Chatham House rules prevail, but one thing that struck this particular moggy (especially in the light of recent debate on this site) was the discussion of patent law and the "patent system." In particular, participants considered the importance of examining the dynamics of patent law beyond the "front end" (grant) and "back end" (litigation) towards an understanding of the economic impact of patents (the "in-between" as it were). Indeed, this is the significant process in which policy-makers must engage.
This returns attention back to recent discussions of the IPKat concerning the European Patent Litigation Agreement (EPLA). No matter what one's position on the so-called "conspiracy theories," it is absolutely critical to the discussion of patent law and its application in the "patent system" that civil society and consumers continue to be motivated to engage with the debate. Arguably, what is necessary is that this debate mobilises beyond an adversarial attack, and that the various stakeholders focus on the process, which is of interest to us all - namely the socio-economic "middle." And this stray IPKat welcomes the debate.
The recent interim legal opinion on the possible conclusion of the EPLA (blogged on IPKat Thursday) makes it clear why this is an interest for the Community and the European Parliament. Jurisdictional matters are subject to the co-decision procedure, which means they require the consent of both European Parliament and the Council. The 1971 ERTA decision made it clear that member states can no longer enter into international agreements which fall within Community competence.
The EPLA is, therefore, not contrary to EC law; rather, arguably it falls within Community competence and therefore requires endorsement by the European Council and Parliament. Perhaps a more appropriate question to ask is whether it falls entirely within Community competence or falls partially within both Community competence and the competence of Member States. In particular, Article 22(4) of the Brussels Regulation determines the court's jurisdiction for patents (including European patents), and this would need to be amended significantly if the EPLA were to be agreed. This is something that would need to be done by the Community not by Member States, and those supporting the EPLA are aware of this.

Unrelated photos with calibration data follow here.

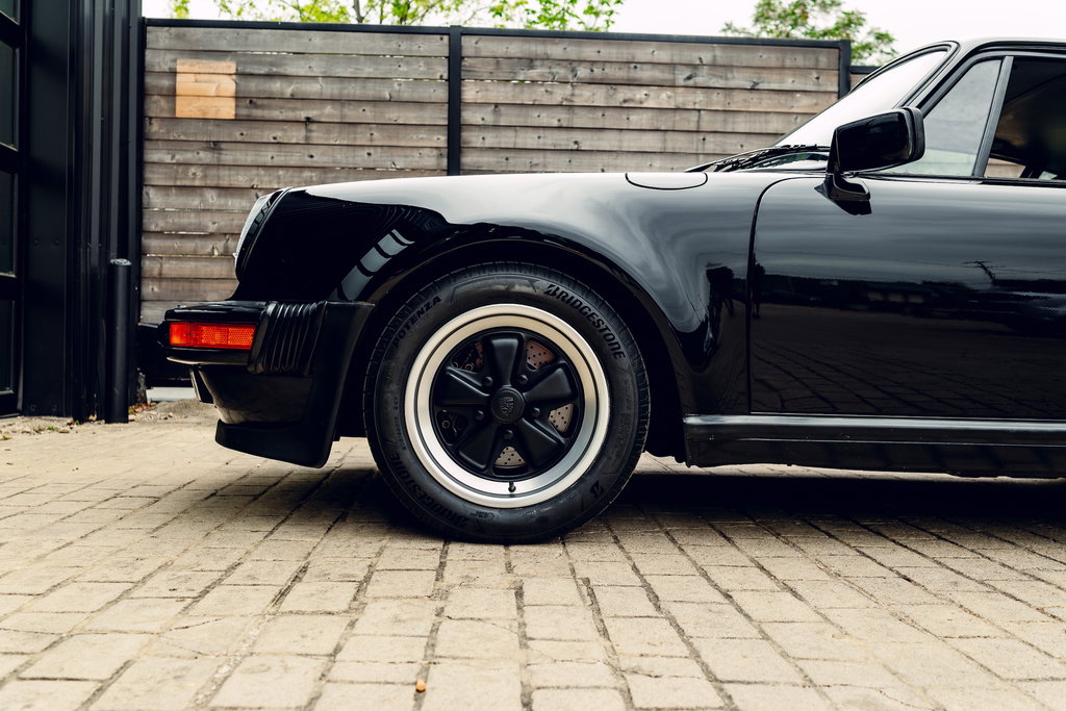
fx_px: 1036
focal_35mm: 35
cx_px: 533
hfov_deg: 54.4
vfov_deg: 37.9
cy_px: 356
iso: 320
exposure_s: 1/50
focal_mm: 35
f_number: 4.2
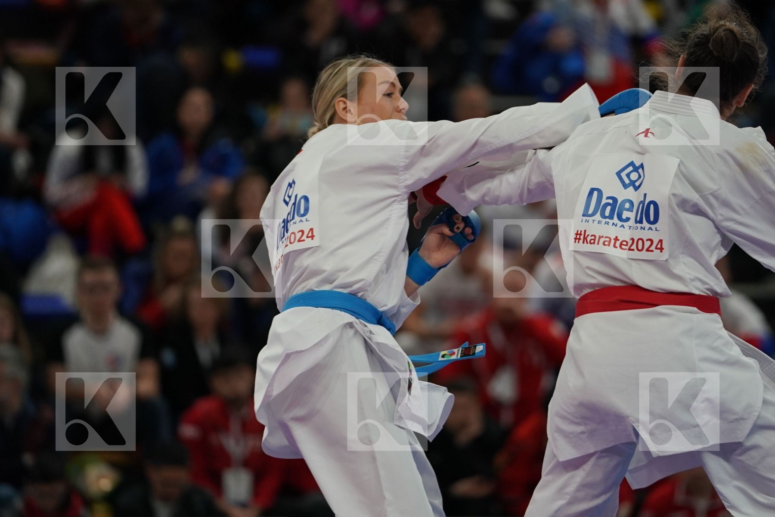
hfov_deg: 6.9
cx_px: 388
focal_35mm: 300
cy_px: 258
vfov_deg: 4.6
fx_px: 6458
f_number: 2.8
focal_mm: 200
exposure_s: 1/1000
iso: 1250
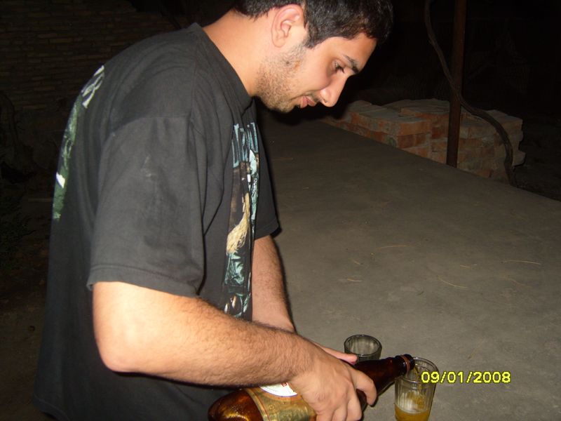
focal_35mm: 35
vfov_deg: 40.7
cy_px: 210
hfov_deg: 52.6
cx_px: 280
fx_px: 567
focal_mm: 7.4
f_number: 2.8
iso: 100
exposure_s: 1/30
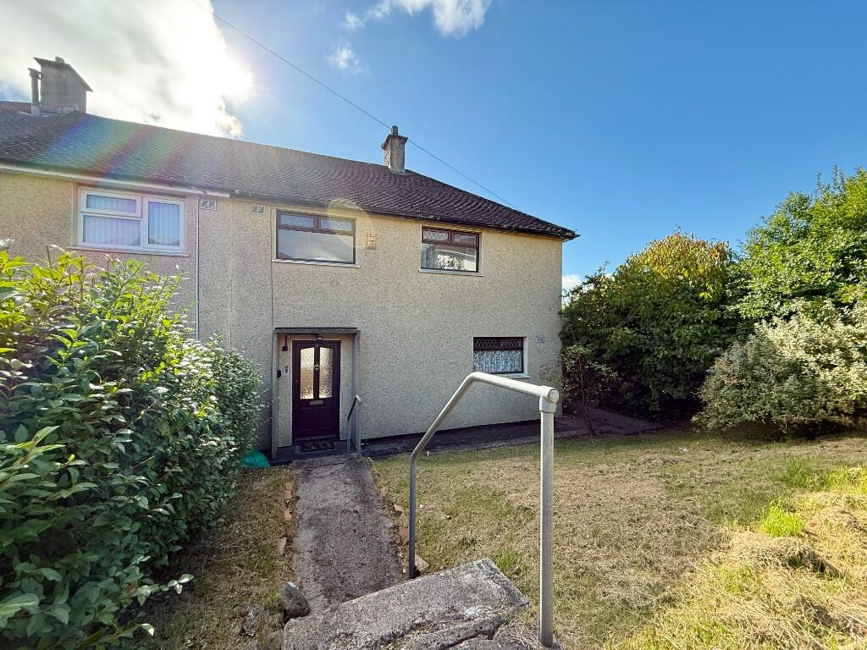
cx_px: 434
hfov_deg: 102.1
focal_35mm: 14
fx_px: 351
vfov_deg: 85.7
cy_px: 325
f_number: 2.2
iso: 64
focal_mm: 2.22
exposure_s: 1/585
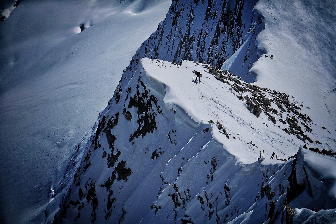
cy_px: 112
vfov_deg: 19.5
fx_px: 653
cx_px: 168
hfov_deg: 28.8
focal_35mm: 70
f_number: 9
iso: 100
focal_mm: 46
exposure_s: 1/500
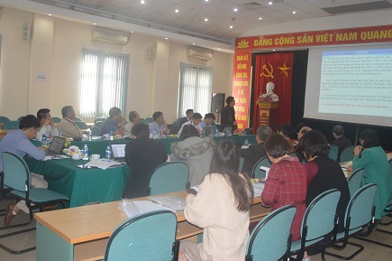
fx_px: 337
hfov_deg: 60.2
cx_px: 213
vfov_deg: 42.2
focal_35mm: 31
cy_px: 121
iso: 450
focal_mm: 18
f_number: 3.5
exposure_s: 1/60
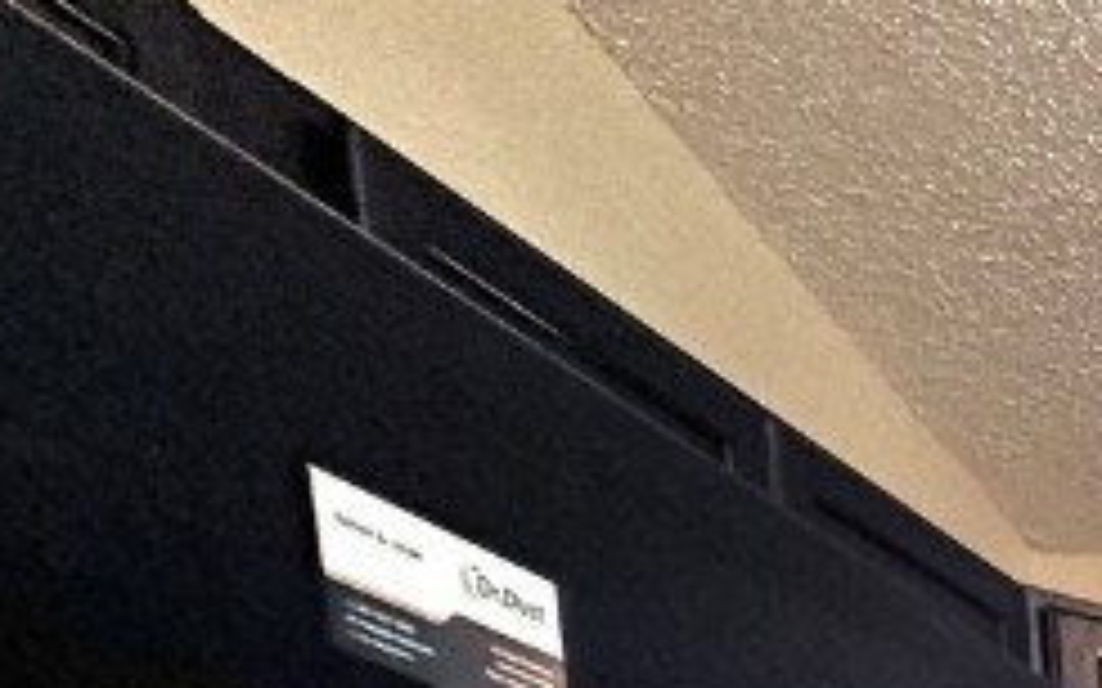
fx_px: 1862
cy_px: 1578
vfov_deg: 14.7
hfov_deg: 20.1
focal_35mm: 62
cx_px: 2114
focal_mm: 2.22
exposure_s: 1/60
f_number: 2.2
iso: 160
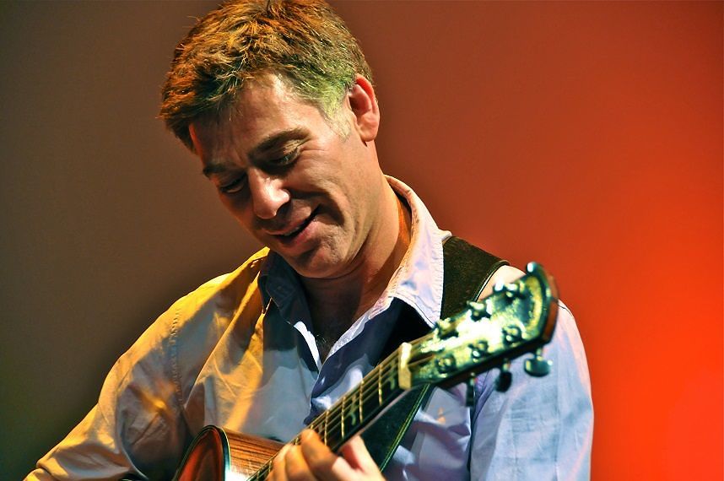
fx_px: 4068
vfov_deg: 6.8
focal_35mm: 202
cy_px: 240
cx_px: 362
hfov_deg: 10.2
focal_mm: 135
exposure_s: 1/80
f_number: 5.6
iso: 900
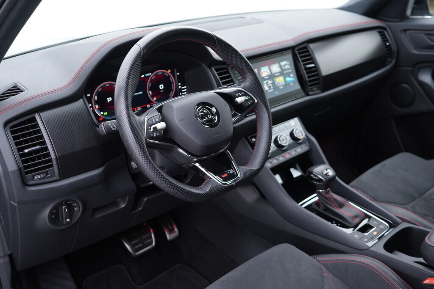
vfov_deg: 36.9
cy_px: 144
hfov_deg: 53.1
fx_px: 434
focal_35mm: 36
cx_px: 217
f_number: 2.8
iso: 250
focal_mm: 24
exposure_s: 1/40
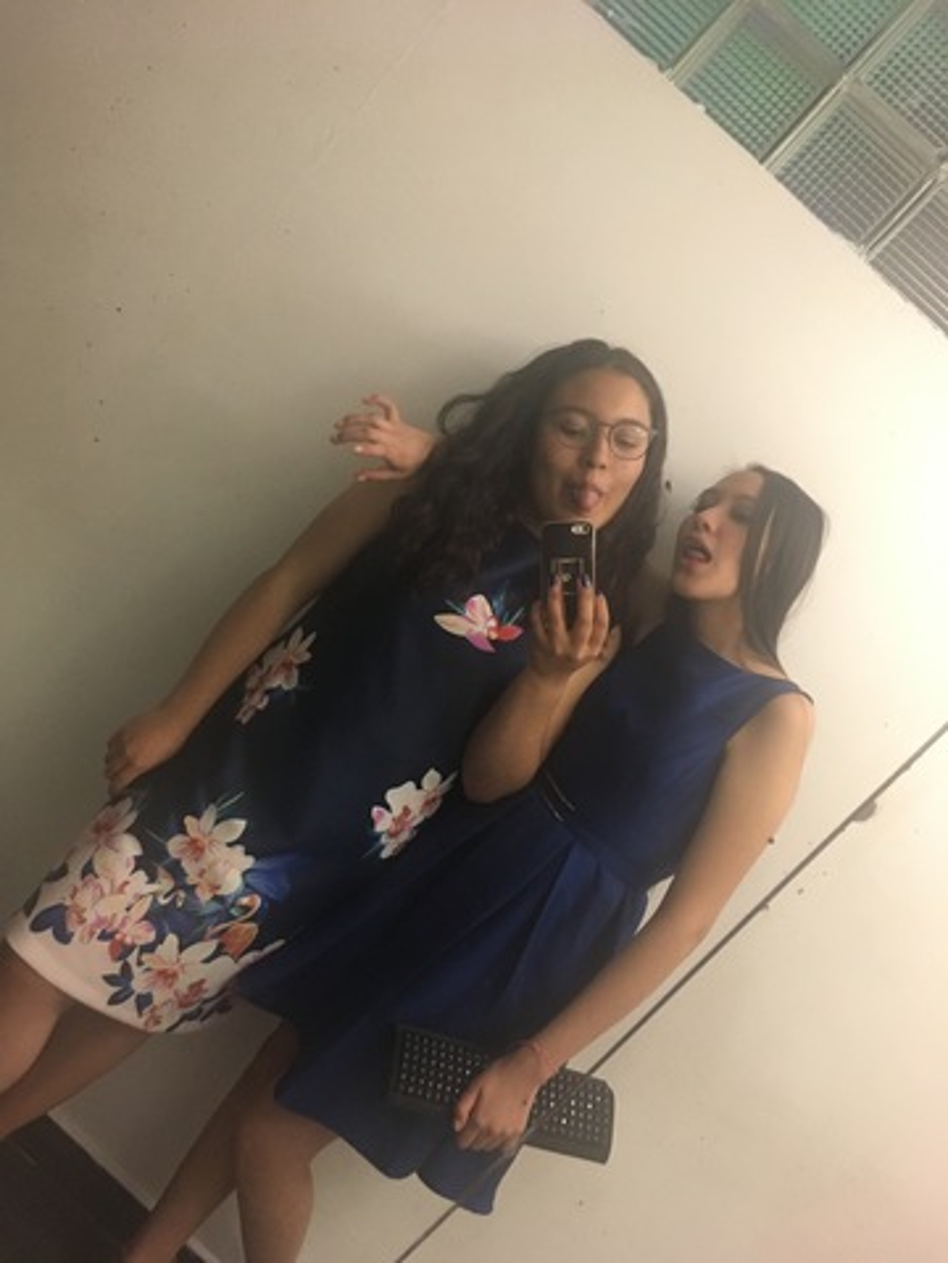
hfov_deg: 48.2
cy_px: 632
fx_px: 1059
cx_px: 474
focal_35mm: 29
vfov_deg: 61.7
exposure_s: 1/30
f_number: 2.2
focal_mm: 4.15
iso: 200
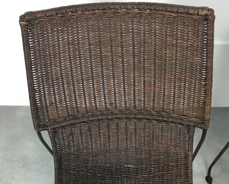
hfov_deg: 44.8
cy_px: 158
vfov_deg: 34.8
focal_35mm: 41
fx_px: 278
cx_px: 117
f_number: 2.2
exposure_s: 1/33
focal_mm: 4.15
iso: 125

There is a wealth of debate on the merits or otherwise of the EPLA (for instance, some of industry may favour choice of forum; others argue that the conclusion of the EPLA is necessary for the improved efficiency and rationalism of the EPC system; while still others argue that the EPLA is tantamount to a creeping universality in patents and a move away from democratic and national sovereignty in patent law, said to be important in maintaining the patent as a national socio-political document). No matter what one's position within this huge diversity in the debate, the IPKat (and particularly Merpel) always loves a good fisticuff. But more importantly, in this period of debate on patent law, arguably it's not as simple as "them" and "us." And it would certainly be a more fruitful discussion without this.